Procedural fairness.

- When a condominium's board of directors determined that owners received a benefit from the services of a contractor in attempting to maintain certain occupancy rates, and no evidence was submitted showing the board's decision was procedurally unfair, unreasonable, or made in bad faith, the trial court erred in denying the condominium association's motion for summary judgment. Atlanta Georgetown Condominium Ass'n v. Chaplin, 235 Ga. App. 460, 509 S.E.2d 729 (1998).

Assessment of litigation fees and costs.

- Trial court did not err in dismissing the condominium association's counterclaim seeking to collect on an assessment of litigation fees and costs against two former association members who had unsuccessfully sued the association as the former members' lawsuit did not result solely from the former members' conduct without reference also to the conduct of the association because the former members' claims were based on the conduct of the association with respect to its response to and management of various mold and moisture issues. City Heights Condo. Ass'n v. Bombara, 337 Ga. App. 679, 788 S.E.2d 563 (2016).

Trial court did not err in dismissing the condominium association's counterclaim seeking to collect on an assessment of litigation fees and costs against two former association members who had unsuccessfully sued the association because the association had already obtained a judgment for the money to which the assoication was entitled to as a result of having to defend against a claim the trial court determined lacked substantial justification; and the former members' remaining claims, while not ultimately successful, were sufficiently justified that the trial court did not penalize the former members for bringing the claims. City Heights Condo. Ass'n v. Bombara, 337 Ga. App. 679, 788 S.E.2d 563 (2016).

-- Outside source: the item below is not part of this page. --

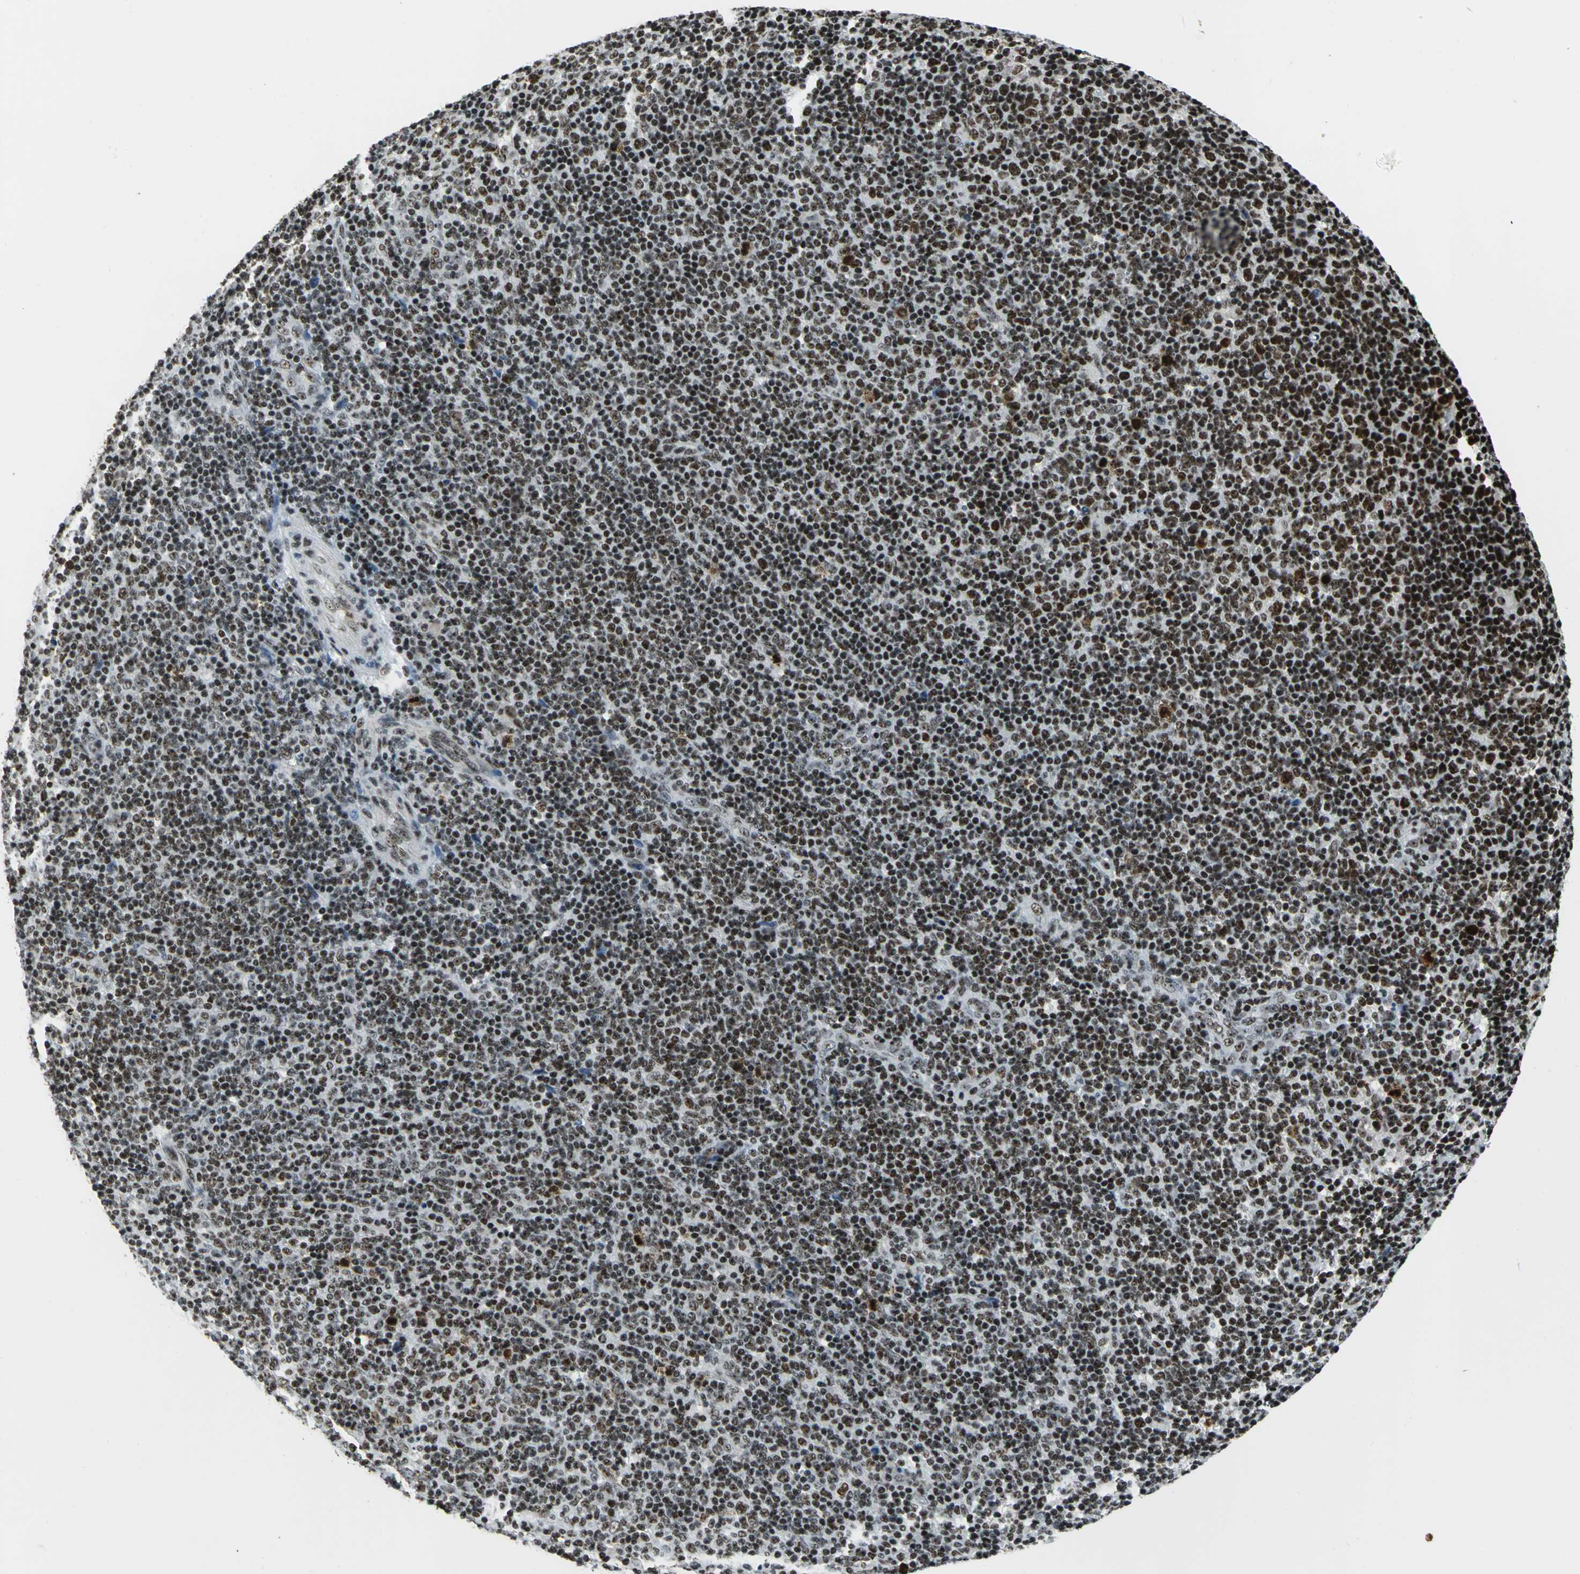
{"staining": {"intensity": "strong", "quantity": ">75%", "location": "nuclear"}, "tissue": "lymphoma", "cell_type": "Tumor cells", "image_type": "cancer", "snomed": [{"axis": "morphology", "description": "Malignant lymphoma, non-Hodgkin's type, Low grade"}, {"axis": "topography", "description": "Lymph node"}], "caption": "Brown immunohistochemical staining in human malignant lymphoma, non-Hodgkin's type (low-grade) displays strong nuclear staining in about >75% of tumor cells.", "gene": "UBTF", "patient": {"sex": "male", "age": 70}}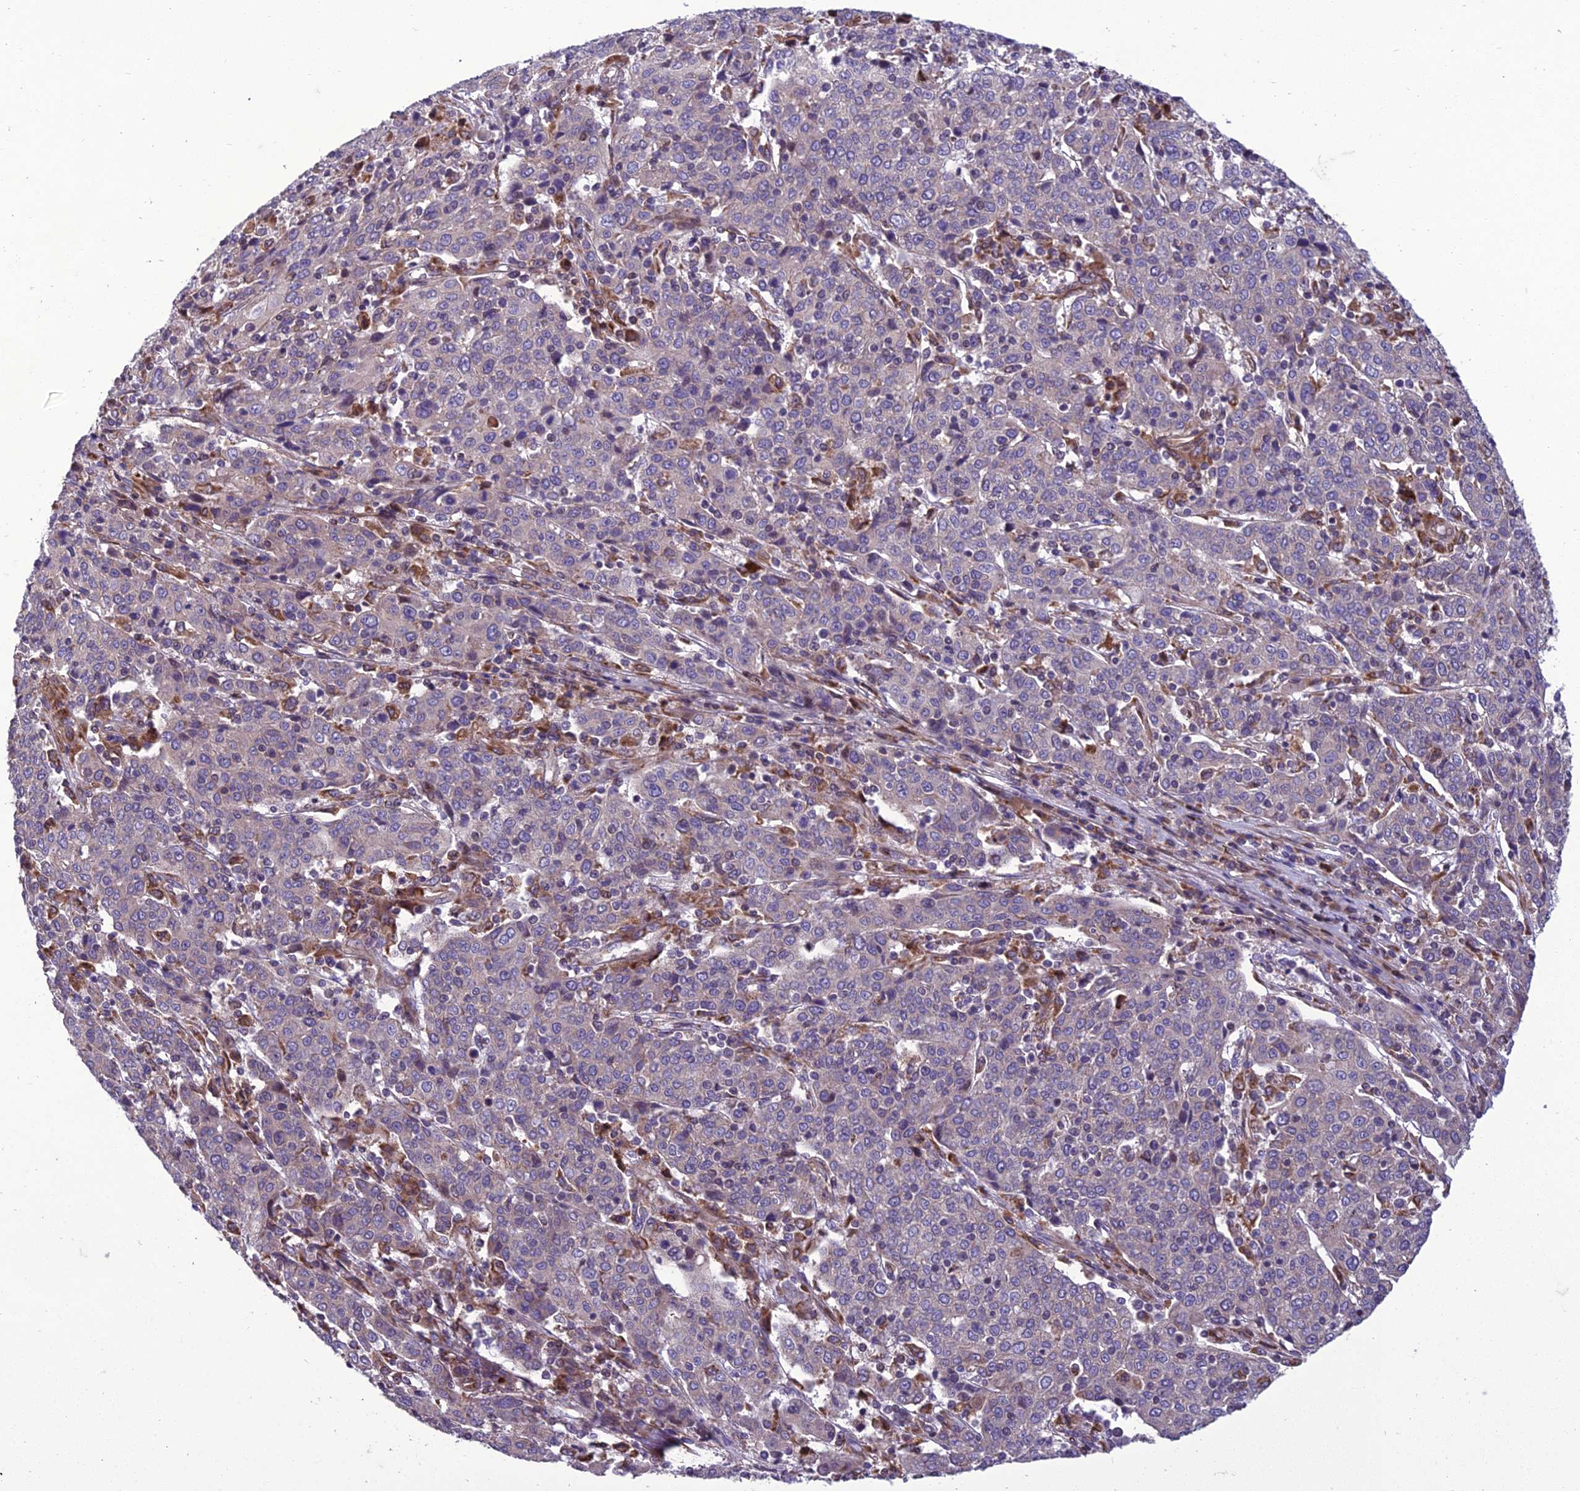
{"staining": {"intensity": "negative", "quantity": "none", "location": "none"}, "tissue": "cervical cancer", "cell_type": "Tumor cells", "image_type": "cancer", "snomed": [{"axis": "morphology", "description": "Squamous cell carcinoma, NOS"}, {"axis": "topography", "description": "Cervix"}], "caption": "This photomicrograph is of squamous cell carcinoma (cervical) stained with immunohistochemistry (IHC) to label a protein in brown with the nuclei are counter-stained blue. There is no expression in tumor cells.", "gene": "GIMAP1", "patient": {"sex": "female", "age": 67}}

Cited in Casey v. North Decatur Courtyards Condominium Ass'n, 213 Ga. App. 190, 444 S.E.2d 361 (1994).

RESEARCH REFERENCES

Am. Jur. 2d.

- 15A Am. Jur. 2d, Condominiums and Cooperative Apartments, § 29 et seq. 23 Am. Jur. 2d, Deeds, § 192 et seq.

C.J.S.

- 51C C.J.S., Landlord and Tenant, § 232.

ALR.

- Proper party plaintiff in action for injury to common areas of condominium development, 69 A.L.R.3d 1148.

Expenses for which condominium association may assess unit owners, 77 A.L.R.3d 1290.